Reportedly, the study entitled ‘Tomorrow’s Risk Management: How behavioral economics, cognitive studies and complexity science add up to more than their own sum’ recommends that risk managers explicitly incorporate lessons of known human biases into market stress tests and scenarios. Additionally, the study reveals several such biases together with specific recommendations on how to use that information for better analysis.

The bank has stated that in surveying the fields of behavioral economics, cognitive studies and complexity science, the study highlights include: humans are risk averse when it comes to gains, but risk takers when it comes to losses; more credibility is given to stories or scenarios that are rich in detail, even though these tend to be statistically less probable to happen and rather than diminishing with improved efficiency, volatility is actually a necessary component for markets to exist in the first place and does not change with efficiency.

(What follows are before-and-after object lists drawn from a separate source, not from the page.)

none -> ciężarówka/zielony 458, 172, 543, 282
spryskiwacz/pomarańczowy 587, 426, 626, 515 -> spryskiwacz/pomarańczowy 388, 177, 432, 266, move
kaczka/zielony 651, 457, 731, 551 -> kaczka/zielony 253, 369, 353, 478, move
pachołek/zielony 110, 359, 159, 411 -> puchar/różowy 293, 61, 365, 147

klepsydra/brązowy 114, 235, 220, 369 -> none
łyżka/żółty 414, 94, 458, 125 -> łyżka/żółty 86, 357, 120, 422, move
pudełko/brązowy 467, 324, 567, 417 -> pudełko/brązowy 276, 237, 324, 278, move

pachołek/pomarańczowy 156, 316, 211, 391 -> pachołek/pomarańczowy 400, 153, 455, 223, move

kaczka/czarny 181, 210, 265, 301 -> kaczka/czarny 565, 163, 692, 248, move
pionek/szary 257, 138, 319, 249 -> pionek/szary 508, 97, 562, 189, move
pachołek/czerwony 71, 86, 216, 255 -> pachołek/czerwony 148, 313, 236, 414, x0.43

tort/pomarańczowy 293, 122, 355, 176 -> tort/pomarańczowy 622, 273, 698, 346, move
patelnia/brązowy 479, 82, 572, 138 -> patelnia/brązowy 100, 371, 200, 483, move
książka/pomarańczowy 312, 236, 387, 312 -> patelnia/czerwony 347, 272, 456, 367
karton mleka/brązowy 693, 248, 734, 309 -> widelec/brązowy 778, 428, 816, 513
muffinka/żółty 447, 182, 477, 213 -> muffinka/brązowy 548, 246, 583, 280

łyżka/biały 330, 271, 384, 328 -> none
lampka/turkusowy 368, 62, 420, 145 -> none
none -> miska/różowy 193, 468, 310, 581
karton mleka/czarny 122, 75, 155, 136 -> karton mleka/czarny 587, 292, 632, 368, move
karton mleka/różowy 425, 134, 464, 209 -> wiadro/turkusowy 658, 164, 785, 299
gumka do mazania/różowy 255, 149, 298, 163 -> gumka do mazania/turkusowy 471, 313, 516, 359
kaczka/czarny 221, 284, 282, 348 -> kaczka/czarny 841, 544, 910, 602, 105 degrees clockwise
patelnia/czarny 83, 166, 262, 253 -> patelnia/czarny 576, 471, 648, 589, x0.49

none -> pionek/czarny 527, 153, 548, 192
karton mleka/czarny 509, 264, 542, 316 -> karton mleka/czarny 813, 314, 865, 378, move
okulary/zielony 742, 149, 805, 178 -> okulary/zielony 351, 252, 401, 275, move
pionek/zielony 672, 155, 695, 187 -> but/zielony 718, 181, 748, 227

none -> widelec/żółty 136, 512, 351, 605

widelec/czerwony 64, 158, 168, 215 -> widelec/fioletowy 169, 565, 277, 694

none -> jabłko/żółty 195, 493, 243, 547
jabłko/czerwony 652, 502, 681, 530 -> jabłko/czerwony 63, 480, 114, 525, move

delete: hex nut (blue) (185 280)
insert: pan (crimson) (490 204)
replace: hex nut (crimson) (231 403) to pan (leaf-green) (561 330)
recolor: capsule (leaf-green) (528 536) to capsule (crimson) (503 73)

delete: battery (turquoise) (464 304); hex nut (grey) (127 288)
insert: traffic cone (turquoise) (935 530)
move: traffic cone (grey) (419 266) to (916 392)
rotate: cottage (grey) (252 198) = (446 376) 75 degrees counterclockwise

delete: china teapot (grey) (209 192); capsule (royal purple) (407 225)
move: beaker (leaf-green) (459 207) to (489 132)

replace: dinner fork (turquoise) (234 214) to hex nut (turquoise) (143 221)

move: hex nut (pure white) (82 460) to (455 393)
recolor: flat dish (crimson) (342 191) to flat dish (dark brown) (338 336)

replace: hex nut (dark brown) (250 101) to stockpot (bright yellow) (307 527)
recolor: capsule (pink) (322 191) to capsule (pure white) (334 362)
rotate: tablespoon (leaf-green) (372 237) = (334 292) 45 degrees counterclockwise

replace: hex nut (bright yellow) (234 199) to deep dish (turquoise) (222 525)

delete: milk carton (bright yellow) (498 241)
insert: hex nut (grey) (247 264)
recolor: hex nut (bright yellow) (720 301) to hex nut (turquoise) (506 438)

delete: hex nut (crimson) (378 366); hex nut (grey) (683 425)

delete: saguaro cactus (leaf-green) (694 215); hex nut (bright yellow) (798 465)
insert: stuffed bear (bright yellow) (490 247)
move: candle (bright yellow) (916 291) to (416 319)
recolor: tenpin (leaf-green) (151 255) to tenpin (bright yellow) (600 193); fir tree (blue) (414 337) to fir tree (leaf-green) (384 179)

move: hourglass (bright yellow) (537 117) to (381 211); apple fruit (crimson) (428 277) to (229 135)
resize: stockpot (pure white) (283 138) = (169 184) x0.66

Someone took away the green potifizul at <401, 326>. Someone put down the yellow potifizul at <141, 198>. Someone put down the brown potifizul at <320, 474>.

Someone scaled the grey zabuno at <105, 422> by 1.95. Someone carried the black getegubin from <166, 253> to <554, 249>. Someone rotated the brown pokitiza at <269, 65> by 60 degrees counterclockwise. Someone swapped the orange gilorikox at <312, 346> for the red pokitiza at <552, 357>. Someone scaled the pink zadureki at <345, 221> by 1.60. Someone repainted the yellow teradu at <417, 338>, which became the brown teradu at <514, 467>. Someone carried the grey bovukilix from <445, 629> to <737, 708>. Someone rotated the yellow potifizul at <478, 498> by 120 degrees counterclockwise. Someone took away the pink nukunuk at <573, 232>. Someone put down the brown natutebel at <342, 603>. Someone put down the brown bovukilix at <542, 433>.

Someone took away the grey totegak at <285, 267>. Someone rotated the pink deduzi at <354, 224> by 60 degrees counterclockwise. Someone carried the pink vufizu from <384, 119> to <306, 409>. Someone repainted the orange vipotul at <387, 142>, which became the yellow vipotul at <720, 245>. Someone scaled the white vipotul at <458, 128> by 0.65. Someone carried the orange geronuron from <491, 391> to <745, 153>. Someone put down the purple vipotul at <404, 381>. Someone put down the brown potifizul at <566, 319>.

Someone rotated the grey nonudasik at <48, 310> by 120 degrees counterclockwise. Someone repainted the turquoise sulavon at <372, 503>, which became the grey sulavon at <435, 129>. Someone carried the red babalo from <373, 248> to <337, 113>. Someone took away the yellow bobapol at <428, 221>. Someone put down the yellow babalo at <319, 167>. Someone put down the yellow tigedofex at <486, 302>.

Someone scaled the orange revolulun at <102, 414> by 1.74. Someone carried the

David Aldrich, head of alternative investment services EMEA at BNY Mellon, said: “With the apparent breakdown of traditional risk management and market analysis to provide meaningful assistance in the run up to and during the recent financial crisis, these new fields offer a thought-provoking perspective. We believe firmly that risk management will look very different going forward and will provide enhanced analytics for practitioners to analyse risks within their portfolios.”

Damian Handzy, chairman and CEO of IA, said: “This report highlights the critical need for managers, investors and risk professionals alike to take a fresh look at how they are determining risk in their portfolios by incorporating not just the fact that we are ‘irrational’ decision makers but actually incorporating the very ways in which we are irrational in making our decisions. This is paramount if we are to improve our understanding of markets and their inherent risks.”